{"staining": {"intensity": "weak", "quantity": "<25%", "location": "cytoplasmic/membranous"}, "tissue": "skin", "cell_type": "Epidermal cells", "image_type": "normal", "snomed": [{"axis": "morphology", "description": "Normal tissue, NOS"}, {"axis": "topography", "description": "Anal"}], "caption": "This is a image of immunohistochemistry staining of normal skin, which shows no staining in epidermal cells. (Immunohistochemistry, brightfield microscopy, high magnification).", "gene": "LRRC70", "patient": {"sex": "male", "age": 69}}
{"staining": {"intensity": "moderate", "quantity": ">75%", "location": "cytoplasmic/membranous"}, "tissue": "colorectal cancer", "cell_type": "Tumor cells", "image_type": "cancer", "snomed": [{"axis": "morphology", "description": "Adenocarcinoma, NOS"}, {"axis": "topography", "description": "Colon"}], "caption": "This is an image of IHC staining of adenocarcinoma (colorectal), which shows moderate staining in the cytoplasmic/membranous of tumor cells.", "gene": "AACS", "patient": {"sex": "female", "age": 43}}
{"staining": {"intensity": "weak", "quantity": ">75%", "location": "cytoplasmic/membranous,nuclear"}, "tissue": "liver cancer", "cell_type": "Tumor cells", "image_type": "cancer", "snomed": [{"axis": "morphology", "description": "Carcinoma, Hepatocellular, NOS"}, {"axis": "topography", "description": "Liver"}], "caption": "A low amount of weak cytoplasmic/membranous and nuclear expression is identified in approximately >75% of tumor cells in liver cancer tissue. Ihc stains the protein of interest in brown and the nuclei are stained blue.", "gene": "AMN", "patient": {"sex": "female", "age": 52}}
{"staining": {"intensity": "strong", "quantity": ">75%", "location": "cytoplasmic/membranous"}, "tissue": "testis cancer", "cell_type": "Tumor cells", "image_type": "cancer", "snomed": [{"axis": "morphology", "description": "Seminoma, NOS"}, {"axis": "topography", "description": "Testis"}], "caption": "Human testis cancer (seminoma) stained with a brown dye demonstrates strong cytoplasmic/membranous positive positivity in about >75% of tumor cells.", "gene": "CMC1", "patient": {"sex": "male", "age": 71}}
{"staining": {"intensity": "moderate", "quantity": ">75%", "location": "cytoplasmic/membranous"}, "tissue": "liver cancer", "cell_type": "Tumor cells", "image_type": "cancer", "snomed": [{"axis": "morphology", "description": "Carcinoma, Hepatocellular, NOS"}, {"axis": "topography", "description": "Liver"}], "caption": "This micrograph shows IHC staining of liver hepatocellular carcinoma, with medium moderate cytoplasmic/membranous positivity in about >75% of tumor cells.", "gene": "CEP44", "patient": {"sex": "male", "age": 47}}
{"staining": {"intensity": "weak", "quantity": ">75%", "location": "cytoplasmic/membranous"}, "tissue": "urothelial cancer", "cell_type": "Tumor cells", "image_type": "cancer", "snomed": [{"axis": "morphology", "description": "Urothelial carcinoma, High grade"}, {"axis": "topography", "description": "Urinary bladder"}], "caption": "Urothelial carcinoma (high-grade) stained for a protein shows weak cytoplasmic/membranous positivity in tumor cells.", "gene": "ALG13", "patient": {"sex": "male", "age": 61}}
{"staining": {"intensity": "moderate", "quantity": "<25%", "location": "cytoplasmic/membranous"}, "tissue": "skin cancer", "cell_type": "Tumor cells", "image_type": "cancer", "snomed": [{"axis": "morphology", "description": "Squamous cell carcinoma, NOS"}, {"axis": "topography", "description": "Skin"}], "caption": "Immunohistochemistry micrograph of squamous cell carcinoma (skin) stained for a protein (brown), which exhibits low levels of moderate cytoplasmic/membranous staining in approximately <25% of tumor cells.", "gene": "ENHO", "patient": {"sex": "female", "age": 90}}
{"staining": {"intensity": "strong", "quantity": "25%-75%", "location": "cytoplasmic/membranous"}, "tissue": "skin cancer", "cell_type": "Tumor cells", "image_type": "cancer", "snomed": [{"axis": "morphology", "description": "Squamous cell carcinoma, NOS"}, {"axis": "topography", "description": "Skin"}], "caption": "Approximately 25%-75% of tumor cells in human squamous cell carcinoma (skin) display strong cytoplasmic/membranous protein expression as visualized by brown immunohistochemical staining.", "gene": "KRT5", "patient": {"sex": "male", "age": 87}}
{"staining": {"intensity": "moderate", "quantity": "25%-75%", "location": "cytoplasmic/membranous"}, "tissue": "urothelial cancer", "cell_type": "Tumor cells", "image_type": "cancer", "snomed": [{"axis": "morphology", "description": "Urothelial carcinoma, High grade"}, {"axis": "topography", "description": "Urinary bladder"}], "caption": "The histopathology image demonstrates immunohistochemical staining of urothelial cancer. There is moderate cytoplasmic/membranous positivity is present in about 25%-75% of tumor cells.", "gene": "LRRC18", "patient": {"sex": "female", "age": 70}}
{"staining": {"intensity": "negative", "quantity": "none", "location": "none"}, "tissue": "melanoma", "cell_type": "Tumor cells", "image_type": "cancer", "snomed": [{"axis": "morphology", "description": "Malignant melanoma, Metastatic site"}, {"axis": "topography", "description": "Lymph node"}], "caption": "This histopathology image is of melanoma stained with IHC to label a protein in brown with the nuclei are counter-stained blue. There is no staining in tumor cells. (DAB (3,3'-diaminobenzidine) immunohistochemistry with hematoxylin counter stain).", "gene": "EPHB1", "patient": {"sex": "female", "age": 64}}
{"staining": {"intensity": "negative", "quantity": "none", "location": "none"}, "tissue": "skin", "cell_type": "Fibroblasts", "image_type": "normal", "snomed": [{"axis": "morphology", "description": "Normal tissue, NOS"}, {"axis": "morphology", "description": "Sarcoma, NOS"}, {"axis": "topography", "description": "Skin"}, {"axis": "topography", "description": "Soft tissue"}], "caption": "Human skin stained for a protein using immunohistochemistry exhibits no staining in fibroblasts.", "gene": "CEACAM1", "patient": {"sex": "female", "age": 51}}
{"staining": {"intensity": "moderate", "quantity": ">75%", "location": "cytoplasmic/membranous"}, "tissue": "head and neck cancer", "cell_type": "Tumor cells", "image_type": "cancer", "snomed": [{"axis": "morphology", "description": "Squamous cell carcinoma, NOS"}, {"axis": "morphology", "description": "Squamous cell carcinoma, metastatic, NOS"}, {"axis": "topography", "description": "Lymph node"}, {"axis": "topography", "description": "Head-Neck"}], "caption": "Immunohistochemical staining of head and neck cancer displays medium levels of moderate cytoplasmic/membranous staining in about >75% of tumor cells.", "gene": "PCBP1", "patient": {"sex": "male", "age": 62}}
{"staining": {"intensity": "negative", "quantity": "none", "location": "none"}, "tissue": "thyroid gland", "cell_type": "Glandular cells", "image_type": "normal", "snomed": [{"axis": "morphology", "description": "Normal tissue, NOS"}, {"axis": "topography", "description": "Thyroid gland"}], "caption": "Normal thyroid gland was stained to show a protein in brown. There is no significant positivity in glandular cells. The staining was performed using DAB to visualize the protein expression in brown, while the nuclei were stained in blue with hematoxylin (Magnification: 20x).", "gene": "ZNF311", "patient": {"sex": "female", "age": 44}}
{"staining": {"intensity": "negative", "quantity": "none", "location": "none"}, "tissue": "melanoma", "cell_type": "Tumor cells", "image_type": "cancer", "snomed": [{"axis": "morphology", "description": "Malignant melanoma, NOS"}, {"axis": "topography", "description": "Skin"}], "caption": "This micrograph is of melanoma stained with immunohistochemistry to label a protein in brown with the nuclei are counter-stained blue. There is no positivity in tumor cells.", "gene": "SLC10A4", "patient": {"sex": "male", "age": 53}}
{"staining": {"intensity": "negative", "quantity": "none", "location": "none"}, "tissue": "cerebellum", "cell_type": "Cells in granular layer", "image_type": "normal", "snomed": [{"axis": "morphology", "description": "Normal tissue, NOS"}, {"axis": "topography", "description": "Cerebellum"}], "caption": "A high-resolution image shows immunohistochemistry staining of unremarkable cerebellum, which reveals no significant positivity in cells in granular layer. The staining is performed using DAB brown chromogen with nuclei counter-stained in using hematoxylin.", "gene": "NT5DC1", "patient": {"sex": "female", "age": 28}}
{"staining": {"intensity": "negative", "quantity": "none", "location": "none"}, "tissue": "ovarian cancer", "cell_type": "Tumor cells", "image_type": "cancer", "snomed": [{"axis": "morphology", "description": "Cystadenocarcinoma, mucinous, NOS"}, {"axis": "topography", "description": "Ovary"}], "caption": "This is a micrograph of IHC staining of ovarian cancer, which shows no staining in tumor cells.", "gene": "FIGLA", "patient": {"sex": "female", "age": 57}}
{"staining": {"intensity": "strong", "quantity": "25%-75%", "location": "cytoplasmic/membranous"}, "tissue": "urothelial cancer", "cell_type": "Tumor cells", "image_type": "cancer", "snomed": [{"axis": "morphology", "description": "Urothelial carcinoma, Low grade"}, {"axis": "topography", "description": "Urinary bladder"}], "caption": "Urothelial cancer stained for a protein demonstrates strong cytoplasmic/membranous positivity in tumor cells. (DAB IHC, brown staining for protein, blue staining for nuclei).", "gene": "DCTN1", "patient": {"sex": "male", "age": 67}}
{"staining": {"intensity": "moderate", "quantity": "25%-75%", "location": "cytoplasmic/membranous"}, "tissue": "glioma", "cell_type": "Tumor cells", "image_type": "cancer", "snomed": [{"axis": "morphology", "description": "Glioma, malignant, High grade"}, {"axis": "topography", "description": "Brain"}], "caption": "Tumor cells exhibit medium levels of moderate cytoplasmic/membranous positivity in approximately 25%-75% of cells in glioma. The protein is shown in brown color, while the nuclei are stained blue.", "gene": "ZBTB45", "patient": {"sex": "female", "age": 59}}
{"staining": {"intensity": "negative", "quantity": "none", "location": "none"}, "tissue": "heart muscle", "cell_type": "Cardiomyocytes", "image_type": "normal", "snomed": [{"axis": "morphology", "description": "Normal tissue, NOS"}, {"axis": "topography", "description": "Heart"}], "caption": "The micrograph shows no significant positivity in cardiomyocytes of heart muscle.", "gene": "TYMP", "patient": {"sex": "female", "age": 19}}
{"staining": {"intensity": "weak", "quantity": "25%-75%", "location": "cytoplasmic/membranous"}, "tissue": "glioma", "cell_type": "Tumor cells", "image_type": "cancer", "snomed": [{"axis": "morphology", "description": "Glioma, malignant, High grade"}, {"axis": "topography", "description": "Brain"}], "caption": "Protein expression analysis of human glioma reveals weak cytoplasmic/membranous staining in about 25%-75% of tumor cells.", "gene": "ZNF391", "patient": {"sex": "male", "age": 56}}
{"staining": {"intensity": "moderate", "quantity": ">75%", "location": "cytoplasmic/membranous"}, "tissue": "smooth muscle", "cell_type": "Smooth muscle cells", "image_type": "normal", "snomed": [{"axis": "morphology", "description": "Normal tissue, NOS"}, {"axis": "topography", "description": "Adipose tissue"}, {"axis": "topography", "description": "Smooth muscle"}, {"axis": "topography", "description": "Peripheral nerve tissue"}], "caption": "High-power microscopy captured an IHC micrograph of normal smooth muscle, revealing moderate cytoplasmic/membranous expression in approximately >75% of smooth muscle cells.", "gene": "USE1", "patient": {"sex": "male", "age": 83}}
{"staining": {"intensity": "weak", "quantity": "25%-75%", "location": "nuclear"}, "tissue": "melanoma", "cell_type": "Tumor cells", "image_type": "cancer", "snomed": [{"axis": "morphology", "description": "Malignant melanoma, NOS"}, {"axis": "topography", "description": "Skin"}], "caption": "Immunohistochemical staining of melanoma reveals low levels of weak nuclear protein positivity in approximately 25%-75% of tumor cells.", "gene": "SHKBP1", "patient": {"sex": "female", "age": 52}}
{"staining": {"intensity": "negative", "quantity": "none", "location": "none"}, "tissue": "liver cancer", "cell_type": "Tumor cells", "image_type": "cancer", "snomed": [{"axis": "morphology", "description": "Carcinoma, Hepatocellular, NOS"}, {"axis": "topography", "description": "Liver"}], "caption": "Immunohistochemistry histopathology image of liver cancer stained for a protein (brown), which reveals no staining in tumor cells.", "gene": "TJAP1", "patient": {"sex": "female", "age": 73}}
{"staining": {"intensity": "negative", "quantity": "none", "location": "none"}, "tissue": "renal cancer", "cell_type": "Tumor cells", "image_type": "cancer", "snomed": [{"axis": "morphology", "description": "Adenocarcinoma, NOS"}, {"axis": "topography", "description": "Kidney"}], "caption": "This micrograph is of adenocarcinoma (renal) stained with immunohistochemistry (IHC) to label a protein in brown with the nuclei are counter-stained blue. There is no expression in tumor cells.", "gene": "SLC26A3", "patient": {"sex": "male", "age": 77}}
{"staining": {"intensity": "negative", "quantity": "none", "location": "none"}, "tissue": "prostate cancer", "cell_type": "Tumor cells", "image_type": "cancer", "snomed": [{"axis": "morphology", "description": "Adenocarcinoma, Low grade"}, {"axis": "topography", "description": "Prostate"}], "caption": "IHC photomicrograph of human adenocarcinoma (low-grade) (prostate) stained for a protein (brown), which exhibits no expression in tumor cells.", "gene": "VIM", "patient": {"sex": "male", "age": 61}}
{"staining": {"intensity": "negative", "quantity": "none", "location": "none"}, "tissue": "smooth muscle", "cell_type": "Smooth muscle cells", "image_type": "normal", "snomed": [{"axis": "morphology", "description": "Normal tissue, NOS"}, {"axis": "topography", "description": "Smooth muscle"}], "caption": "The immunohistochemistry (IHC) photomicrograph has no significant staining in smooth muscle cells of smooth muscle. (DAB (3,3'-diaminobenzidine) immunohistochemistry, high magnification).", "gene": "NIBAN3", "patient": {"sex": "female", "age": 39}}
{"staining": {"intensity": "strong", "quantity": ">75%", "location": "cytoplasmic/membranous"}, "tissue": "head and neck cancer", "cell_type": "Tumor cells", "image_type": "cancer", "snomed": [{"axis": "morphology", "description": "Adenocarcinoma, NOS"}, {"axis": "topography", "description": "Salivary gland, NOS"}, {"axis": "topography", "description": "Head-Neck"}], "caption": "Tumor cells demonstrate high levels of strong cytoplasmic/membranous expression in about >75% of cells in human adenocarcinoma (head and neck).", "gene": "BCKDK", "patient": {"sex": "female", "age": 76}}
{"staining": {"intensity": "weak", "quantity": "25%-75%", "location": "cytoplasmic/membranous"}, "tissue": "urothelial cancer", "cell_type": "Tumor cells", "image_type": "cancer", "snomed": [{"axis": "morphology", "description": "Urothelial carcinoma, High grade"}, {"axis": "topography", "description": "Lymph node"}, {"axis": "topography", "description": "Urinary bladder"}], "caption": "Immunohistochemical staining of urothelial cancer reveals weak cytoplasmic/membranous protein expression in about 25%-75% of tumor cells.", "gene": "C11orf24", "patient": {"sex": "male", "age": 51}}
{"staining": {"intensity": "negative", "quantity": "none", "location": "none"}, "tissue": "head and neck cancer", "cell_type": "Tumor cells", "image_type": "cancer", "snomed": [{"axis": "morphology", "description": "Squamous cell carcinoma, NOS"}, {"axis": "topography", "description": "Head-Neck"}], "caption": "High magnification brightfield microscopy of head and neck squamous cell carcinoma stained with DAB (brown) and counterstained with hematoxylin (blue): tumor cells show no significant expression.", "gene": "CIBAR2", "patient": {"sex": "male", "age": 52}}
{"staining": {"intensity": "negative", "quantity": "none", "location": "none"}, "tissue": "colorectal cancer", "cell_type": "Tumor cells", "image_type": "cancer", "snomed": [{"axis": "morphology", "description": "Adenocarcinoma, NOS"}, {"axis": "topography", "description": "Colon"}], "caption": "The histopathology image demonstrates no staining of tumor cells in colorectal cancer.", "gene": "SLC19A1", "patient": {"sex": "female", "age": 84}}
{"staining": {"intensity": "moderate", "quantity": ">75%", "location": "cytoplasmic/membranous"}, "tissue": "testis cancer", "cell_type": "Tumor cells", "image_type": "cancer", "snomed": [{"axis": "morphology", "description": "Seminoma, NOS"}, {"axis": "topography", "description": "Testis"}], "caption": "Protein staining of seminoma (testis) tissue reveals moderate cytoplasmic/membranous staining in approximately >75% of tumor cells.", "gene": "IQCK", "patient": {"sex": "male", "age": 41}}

• Task description:
Out of the data above, transcribe exactly and only the lines starting with the line that has "a protein demonstrates" and going on through the line that has "cells exhibit medium", both included.

• Answer for this exercise:
{"staining": {"intensity": "strong", "quantity": "25%-75%", "location": "cytoplasmic/membranous"}, "tissue": "urothelial cancer", "cell_type": "Tumor cells", "image_type": "cancer", "snomed": [{"axis": "morphology", "description": "Urothelial carcinoma, Low grade"}, {"axis": "topography", "description": "Urinary bladder"}], "caption": "Urothelial cancer stained for a protein demonstrates strong cytoplasmic/membranous positivity in tumor cells. (DAB IHC, brown staining for protein, blue staining for nuclei).", "gene": "DCTN1", "patient": {"sex": "male", "age": 67}}
{"staining": {"intensity": "moderate", "quantity": "25%-75%", "location": "cytoplasmic/membranous"}, "tissue": "glioma", "cell_type": "Tumor cells", "image_type": "cancer", "snomed": [{"axis": "morphology", "description": "Glioma, malignant, High grade"}, {"axis": "topography", "description": "Brain"}], "caption": "Tumor cells exhibit medium levels of moderate cytoplasmic/membranous positivity in approximately 25%-75% of cells in glioma. The protein is shown in brown color, while the nuclei are stained blue.", "gene": "ZBTB45", "patient": {"sex": "female", "age": 59}}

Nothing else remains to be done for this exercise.